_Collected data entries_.
········
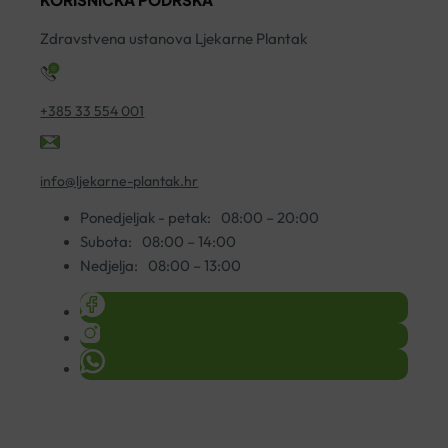
količina
ko
Zdravstvena ustanova Ljekarne Plantak
+385 33 554 001
info@ljekarne-plantak.hr
Ponedjeljak - petak:
08:00 – 20:00
Subota:
08:00 – 14:00
Nedjelja:
08:00 – 13:00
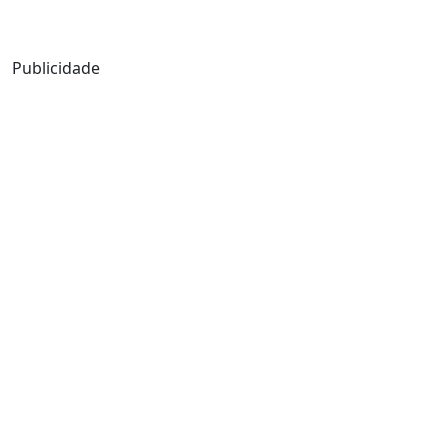
Mensagem de Hoje
Publicidade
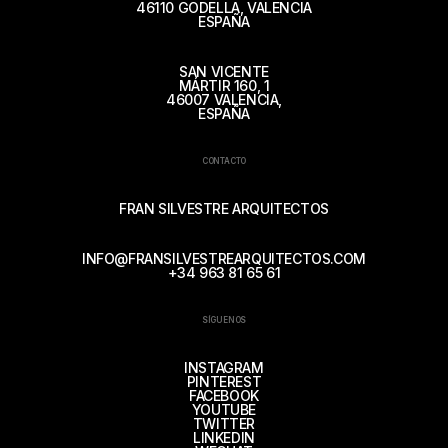
46110 GODELLA, VALENCIA
ESPAÑA
SAN VICENTE
MÁRTIR 160, 1
46007 VALENCIA,
ESPAÑA
CONTACTO
FRAN SILVESTRE ARQUITECTOS
INFO@FRANSILVESTREARQUITECTOS.COM
+34 963 81 65 61
SÍGUENOS
INSTAGRAM
PINTEREST
FACEBOOK
YOUTUBE
TWITTER
LINKEDIN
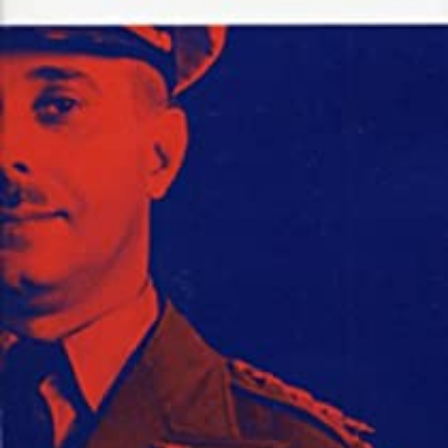
LIRE LA SUITE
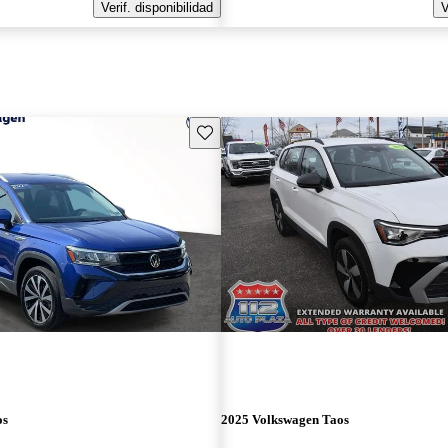
Verif. disponibilidad
V
Guarda este Aviso
os
2025 Volkswagen Taos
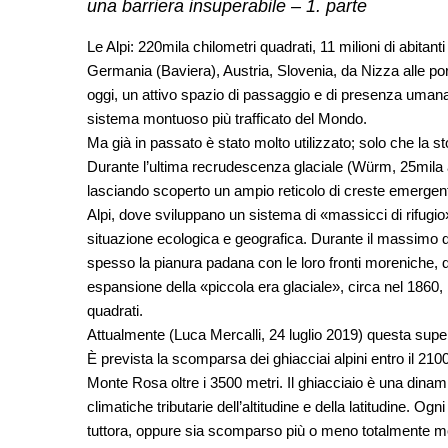
una barriera insuperabile – 1. parte
Le Alpi: 220mila chilometri quadrati, 11 milioni di abitanti 
Germania (Baviera), Austria, Slovenia, da Nizza alle port
oggi, un attivo spazio di passaggio e di presenza umana. C
sistema montuoso più trafficato del Mondo.
Ma già in passato è stato molto utilizzato; solo che la s
Durante l’ultima recrudescenza glaciale (Würm, 25mila an
lasciando scoperto un ampio reticolo di creste emergenti
Alpi, dove sviluppano un sistema di «massicci di rifugio»,
situazione ecologica e geografica. Durante il massimo de
spesso la pianura padana con le loro fronti moreniche, 
espansione della «piccola era glaciale», circa nel 1860, 
quadrati.
Attualmente (Luca Mercalli, 24 luglio 2019) questa superf
È prevista la scomparsa dei ghiacciai alpini entro il 210
Monte Rosa oltre i 3500 metri. Il ghiacciaio è una dinam
climatiche tributarie dell’altitudine e della latitudine. 
tuttora, oppure sia scomparso più o meno totalmente m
········
_Problem requirements_. Rewrite the lines from the one holding "46110 GODELLA, VALENCIA" through the one holding "2025 Volkswagen Taos", inclusive, with "ESPAÑA" changed to "SPAIN" and nothing else altered. Omit the pictures from your answer.

_Written reply_.
46110 GODELLA, VALENCIA
SPAIN
SAN VICENTE
MÁRTIR 160, 1
46007 VALENCIA,
SPAIN
CONTACTO
FRAN SILVESTRE ARQUITECTOS
INFO@FRANSILVESTREARQUITECTOS.COM
+34 963 81 65 61
SÍGUENOS
INSTAGRAM
PINTEREST
FACEBOOK
YOUTUBE
TWITTER
LINKEDIN
LIRE LA SUITE
Verif. disponibilidad
V
Guarda este Aviso
os
2025 Volkswagen Taos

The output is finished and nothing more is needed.